/ 3 min read / Systems / Growing

Safe GitLab upgrades with required stops

A GitLab Omnibus major upgrade stays easier to reason about when each required stop gets its own rollback point, validation pass, and background-migration soak.

Context

Upgrading a self-managed GitLab Omnibus node across major versions is rarely risky because of one dramatic step.

The real risk comes from stacking too many moving parts at once:

  • package changes
  • PostgreSQL compatibility
  • service restarts
  • background migrations
  • weak rollback boundaries

For a single-node GitLab with embedded PostgreSQL, the safer question is not “how fast can the instance reach the latest version?” It is “how small can each failure domain be while still making forward progress?”

Decision / Insight

Use GitLab’s required upgrade stops as hard operational boundaries, and treat each stop as its own mini-migration.

The important pattern is not only the version sequence.
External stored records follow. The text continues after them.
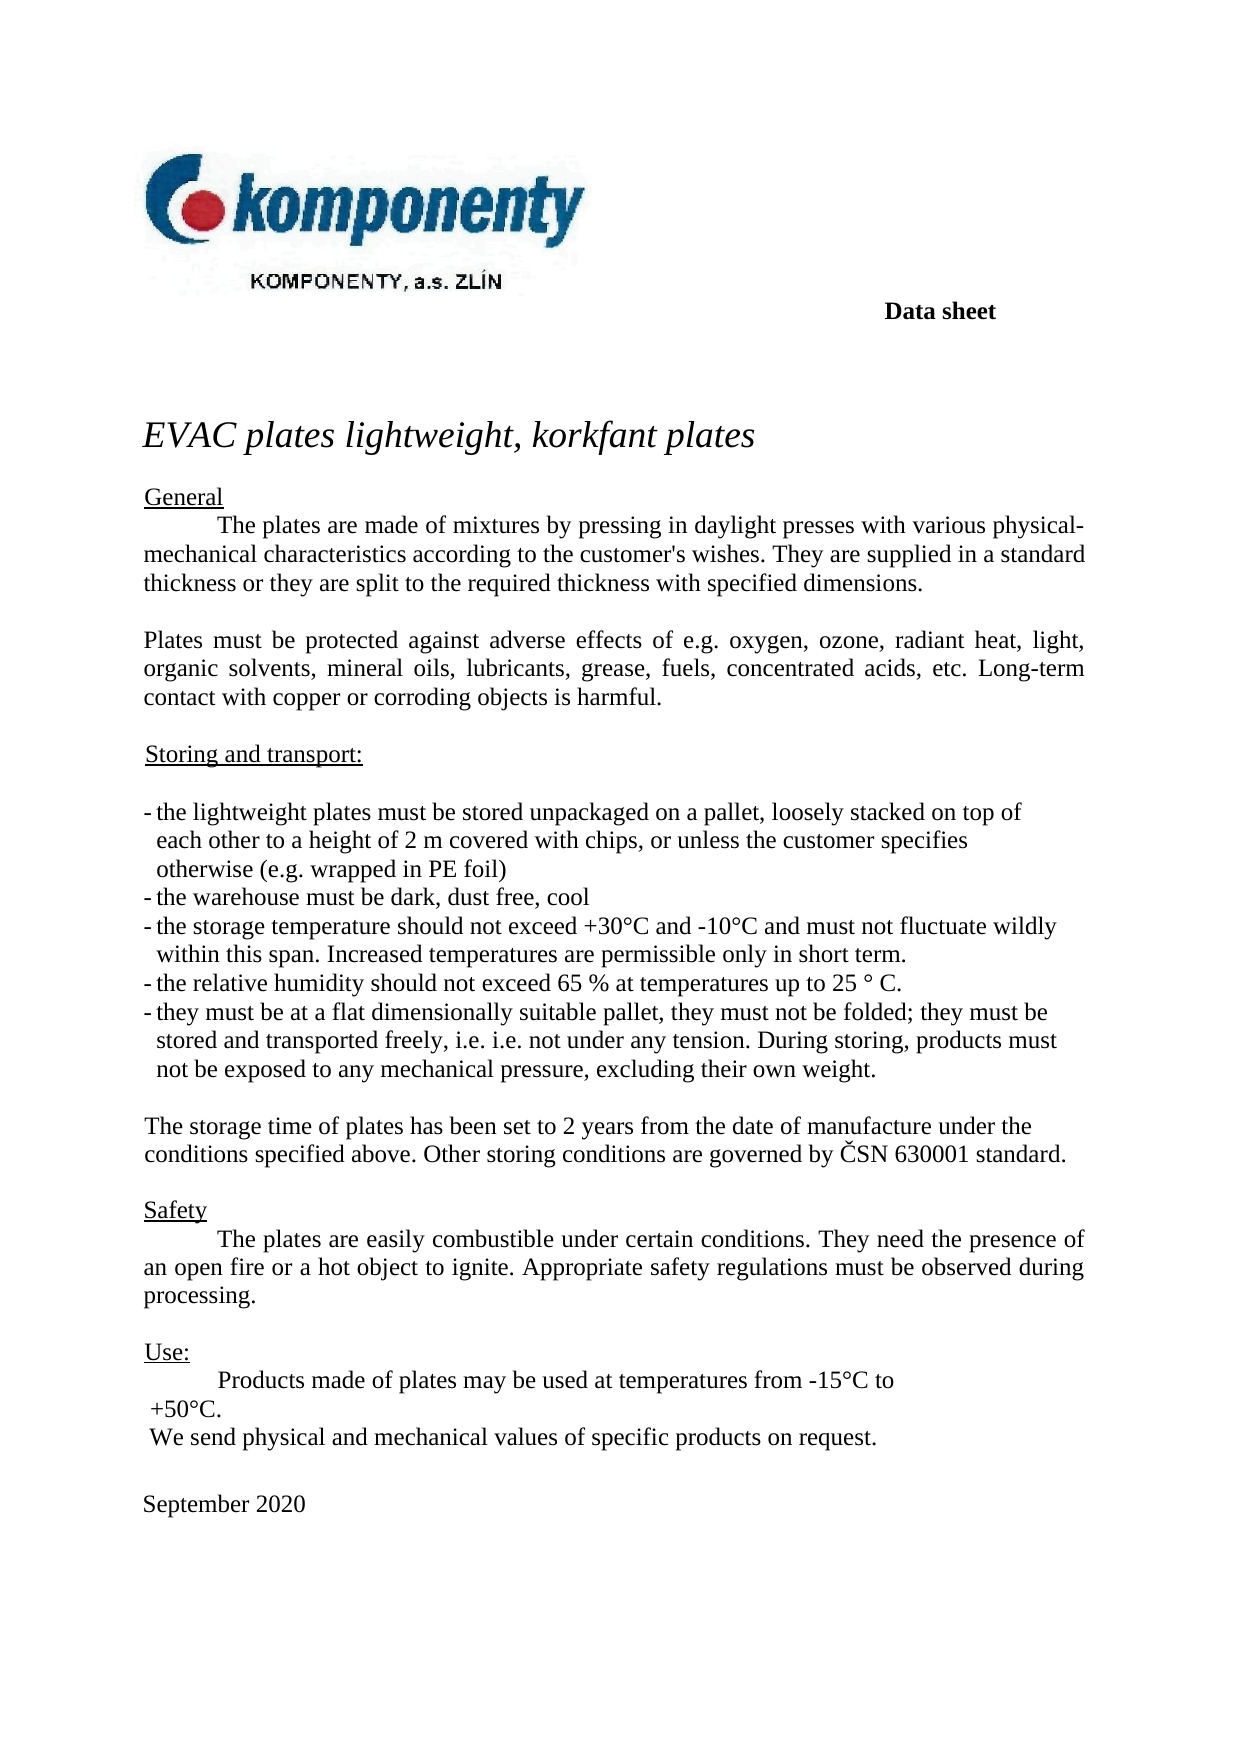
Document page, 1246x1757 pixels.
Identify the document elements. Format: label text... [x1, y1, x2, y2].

text The plates are made of mixtures by pressing in daylight presses with various physical-mechanical characteristics according to the customer's wishes. They are supplied in a standard thickness or they are split to the required thickness with specified dimensions. [143, 511, 1086, 597]
picture [134, 136, 604, 296]
text Data sheet [884, 296, 1086, 325]
text Storing and transport: [145, 739, 1086, 768]
text Safety [143, 1195, 1086, 1224]
text We send physical and mechanical values ​​of specific products on request. [149, 1423, 942, 1451]
list the lightweight plates must be stored unpackaged on a pallet, loosely stacked on top of each other to a height of 2 m covered with chips, or unless the customer specifies otherwise (e.g. wrapped in PE foil) [143, 797, 1038, 883]
text The storage time of plates has been set to 2 years from the date of manufacture under the conditions specified above. Other storing conditions are governed by ČSN 630001 standard. [144, 1111, 1086, 1168]
text Use: [144, 1337, 1086, 1366]
text Products made of plates may be used at temperatures from -15°C to +50°C. [150, 1366, 942, 1423]
text EVAC plates lightweight, korkfant plates [142, 412, 1086, 455]
list they must be at a flat dimensionally suitable pallet, they must not be folded; they must be stored and transported freely, i.e. i.e. not under any tension. During storing, products must not be exposed to any mechanical pressure, excluding their own weight. [143, 997, 1086, 1083]
text September 2020 [142, 1489, 1086, 1518]
text Plates must be protected against adverse effects of e.g. oxygen, ozone, radiant heat, light, organic solvents, mineral oils, lubricants, grease, fuels, concentrated acids, etc. Long-term contact with copper or corroding objects is harmful. [143, 625, 1086, 711]
list the warehouse must be dark, dust free, cool [143, 883, 1086, 912]
list the relative humidity should not exceed 65 % at temperatures up to 25 ° C. [143, 969, 1086, 997]
text General [144, 482, 1086, 511]
list the storage temperature should not exceed +30°C and -10°C and must not fluctuate wildly within this span. Increased temperatures are permissible only in short term. [143, 912, 1086, 969]
text The plates are easily combustible under certain conditions. They need the presence of an open fire or a hot object to ignite. Appropriate safety regulations must be observed during processing. [143, 1226, 1085, 1309]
It is the discipline around each stop:

  1. create a fresh rollback point,
  2. validate the current state before changing anything,
  3. upgrade exactly to the next required stop,
  4. wait for the instance to stabilize,
  5. let batched background migrations drain before moving again.

That shape reduces ambiguity during the upgrade and keeps rollback decisions simple.

Breakdown

The pattern that proved stable in practice was:

  • 17.11.3-ee.0 -> 17.11.7-ee.0
  • 17.11.7-ee.0 -> 18.2.8-ee.0
  • 18.2.8-ee.0 -> 18.5.5-ee.0
  • 18.5.5-ee.0 -> 18.8.7-ee.0
  • 18.8.7-ee.0 -> 18.9.3-ee.0

Each stop used the same control loop:

  • fresh EBS snapshot of the GitLab root volume
  • fresh logical backup
  • fresh copies of gitlab.rb and gitlab-secrets.json
  • runner pause during the package window
  • post-upgrade validation before resuming normal traffic

Three operational details mattered more than expected.
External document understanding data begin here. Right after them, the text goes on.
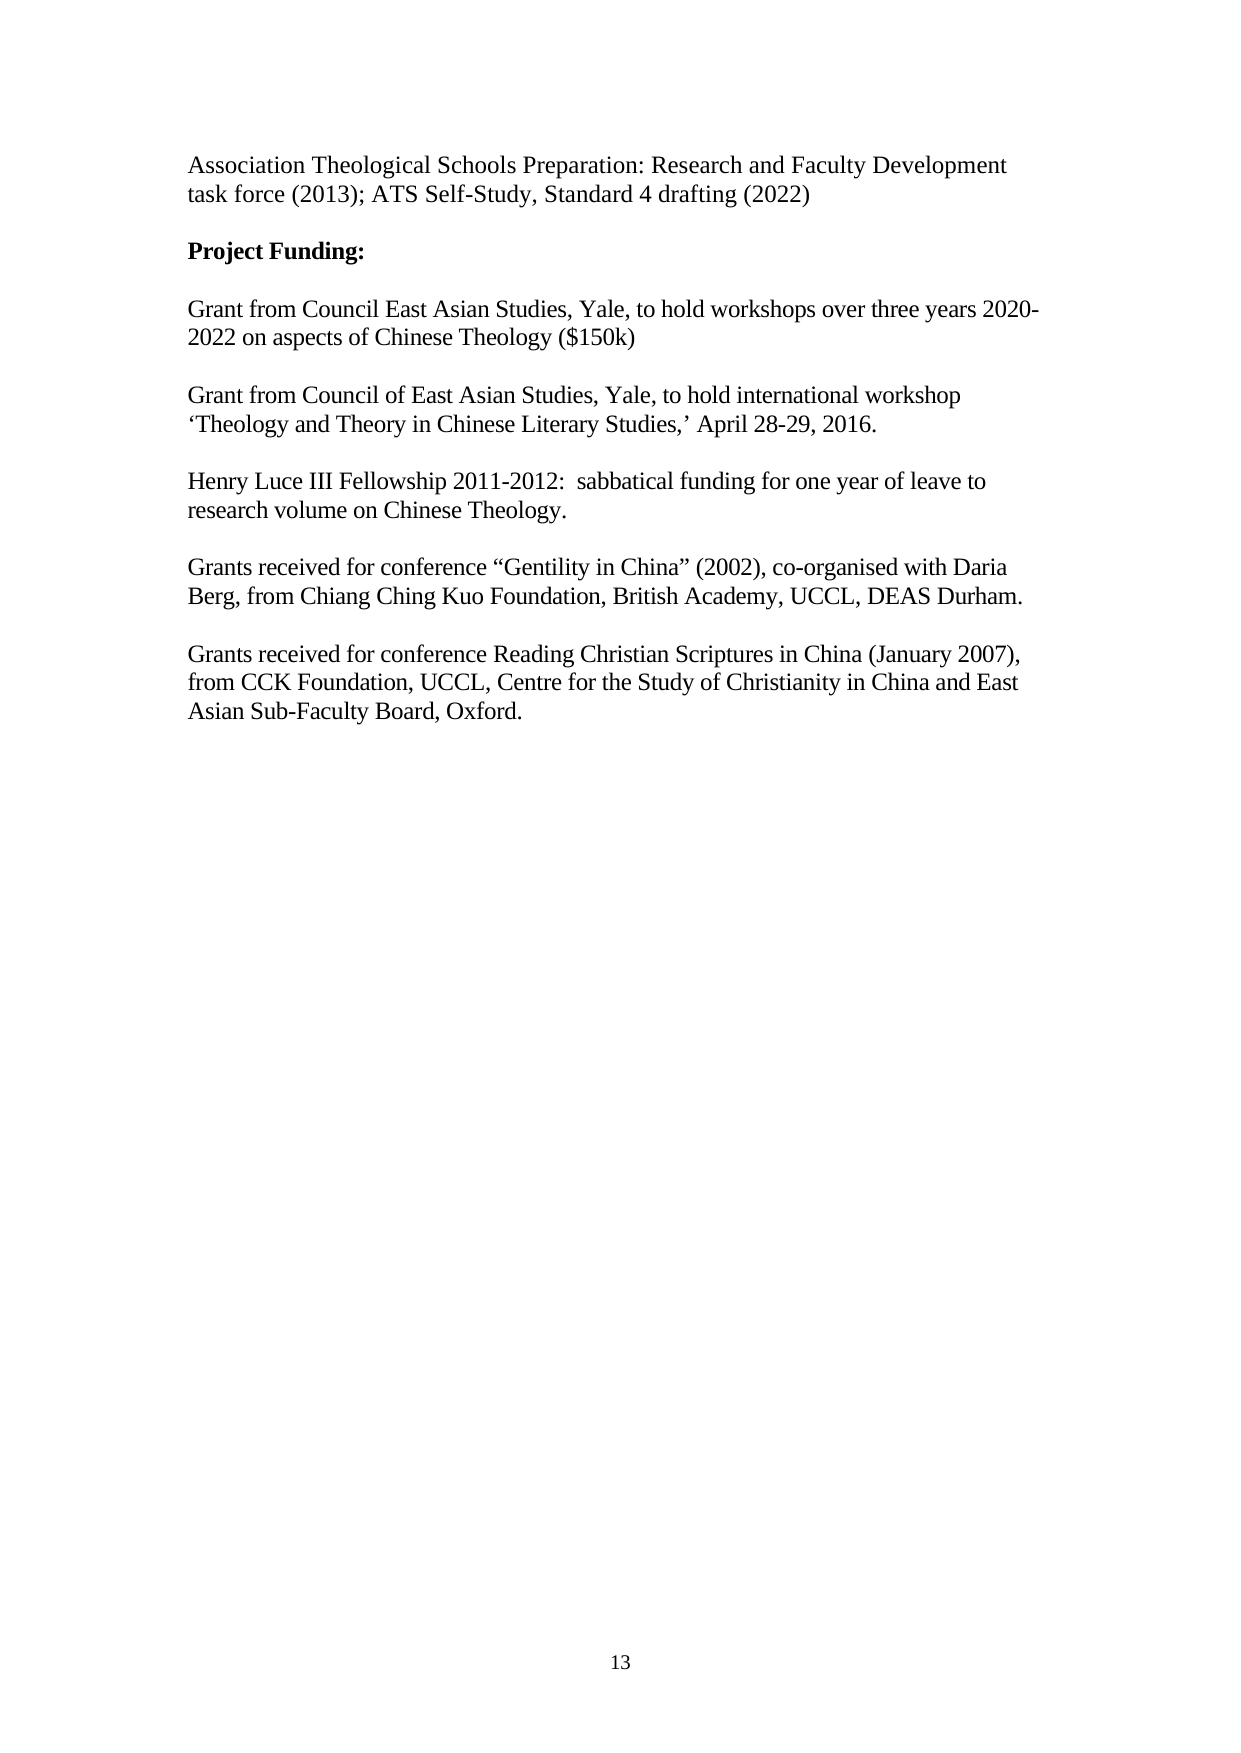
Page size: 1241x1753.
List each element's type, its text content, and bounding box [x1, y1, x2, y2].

text Project Funding: [187, 236, 1053, 265]
text Grant from Council East Asian Studies, Yale, to hold workshops over three years 2020-2022 on aspects of Chinese Theology ($150k) [187, 294, 1053, 351]
text Grants received for conference Reading Christian Scriptures in China (January 2007), from CCK Foundation, UCCL, Centre for the Study of Christianity in China and East Asian Sub-Faculty Board, Oxford. [187, 639, 1053, 725]
text Grant from Council of East Asian Studies, Yale, to hold international workshop ‘Theology and Theory in Chinese Literary Studies,’ April 28-29, 2016. [187, 380, 1053, 437]
text Association Theological Schools Preparation: Research and Faculty Development task force (2013); ATS Self-Study, Standard 4 drafting (2022) [187, 150, 1053, 207]
text Grants received for conference “Gentility in China” (2002), co-organised with Daria Berg, from Chiang Ching Kuo Foundation, British Academy, UCCL, DEAS Durham. [187, 552, 1053, 610]
text Henry Luce III Fellowship 2011-2012: sabbatical funding for one year of leave to research volume on Chinese Theology. [187, 466, 1053, 524]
Background migrations are a real gate

Do not treat a version as complete just because apt finished and the UI loaded.

GitLab may still be draining batched background migrations created by that stop. Moving forward before they reach 0 increases uncertainty for the next package window and makes troubleshooting harder.
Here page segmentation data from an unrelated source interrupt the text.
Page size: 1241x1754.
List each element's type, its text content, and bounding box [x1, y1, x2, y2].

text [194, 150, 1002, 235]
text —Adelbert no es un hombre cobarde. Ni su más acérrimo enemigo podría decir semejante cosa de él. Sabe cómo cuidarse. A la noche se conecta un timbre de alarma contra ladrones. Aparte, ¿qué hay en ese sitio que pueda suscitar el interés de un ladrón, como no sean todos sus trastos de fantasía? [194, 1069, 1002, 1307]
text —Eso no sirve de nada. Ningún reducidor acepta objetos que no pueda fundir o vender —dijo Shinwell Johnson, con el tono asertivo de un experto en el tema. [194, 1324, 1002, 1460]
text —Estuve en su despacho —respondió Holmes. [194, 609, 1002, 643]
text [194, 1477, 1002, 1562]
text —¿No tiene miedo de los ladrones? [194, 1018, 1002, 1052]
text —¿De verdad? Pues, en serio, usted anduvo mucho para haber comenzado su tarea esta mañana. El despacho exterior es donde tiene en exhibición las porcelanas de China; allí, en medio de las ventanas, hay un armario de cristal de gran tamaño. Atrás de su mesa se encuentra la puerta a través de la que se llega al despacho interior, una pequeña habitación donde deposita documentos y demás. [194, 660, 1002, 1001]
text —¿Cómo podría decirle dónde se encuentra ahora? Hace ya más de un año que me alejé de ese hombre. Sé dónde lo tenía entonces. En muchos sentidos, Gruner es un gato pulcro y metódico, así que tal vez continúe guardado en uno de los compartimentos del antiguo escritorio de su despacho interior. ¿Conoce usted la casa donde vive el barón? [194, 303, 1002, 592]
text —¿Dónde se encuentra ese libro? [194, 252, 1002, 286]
A transient 502 is not an automatic rollback trigger

During several stops, GitLab returned 502 Bad Gateway while Puma was still preloading and gitlab.socket had not been recreated yet.

That was normal startup behavior. The right check was:

  • is Puma still progressing?
  • has the Unix socket appeared?
  • has 127.0.0.1:8080 opened?

Rollback should wait for evidence of a real crash loop or a failed boot path, not just the presence of a temporary 502.

Swap is an airbag, not a performance strategy

Adding a small swap file helped protect the node during package install, reconfigure, and migration work.

That does not mean swap is the desired steady state. It means the host had a safety buffer while memory pressure temporarily increased.

Implementation

For this upgrade shape, the most useful preflight checks were:

  • gitlab-ctl status
  • gitlab-rake gitlab:check SANITIZE=true
  • gitlab-rake gitlab:doctor:secrets
  • gitlab-psql -d postgres -Atc 'show server_version;'
  • curl -skI https://127.0.0.1/-/health
  • curl -skI https://<gitlab-host>/users/sign_in
  • SELECT count(*) FROM batched_background_migrations WHERE status NOT IN (3,6);

The most useful post-upgrade checks were:

  • package version matches the intended stop exactly
  • core services stay in run
  • health and sign-in return 200
  • runner verifies successfully again
  • a safe Git read such as git ls-remote works

The final validated state for this run was:

  • GitLab 18.9.3-ee.0
  • PostgreSQL 16.11
  • runner 18.9.0

Reusable Takeaway

For GitLab Omnibus on a single node, a low-risk major upgrade pattern is:

  1. follow required stops exactly,
  2. create a new rollback point for every stop,
  3. treat background migrations as a hard gate,
  4. expect a temporary 502 while Puma recreates the Rails socket,
  5. resume the runner only after the application is actually healthy.

The non-obvious win is not only safer rollback. It is better operational clarity.

When each stop has its own evidence, rollback asset, and stabilization window, the upgrade stops feeling like one long gamble and starts behaving like a sequence of bounded maintenance tasks.